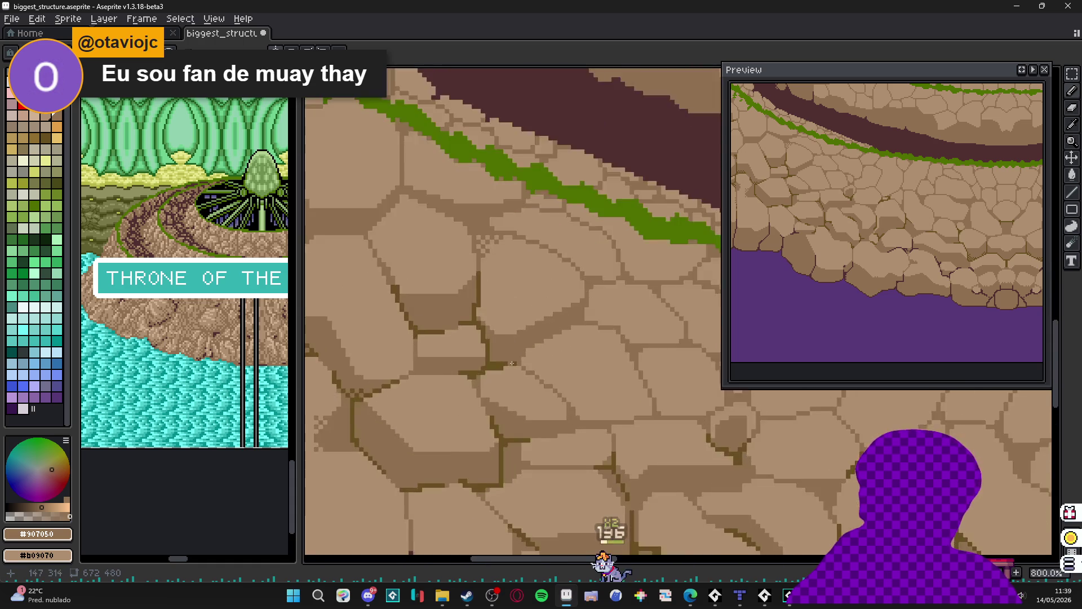
left_click(504, 353, "alt")
scroll(558, 350, "down", 2)
scroll(560, 331, "up", 2)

:: Task description ::
Report each line of the data in which "scroll" occurs.

:: Reply ::
scroll(558, 350, "down", 2)
scroll(560, 331, "up", 2)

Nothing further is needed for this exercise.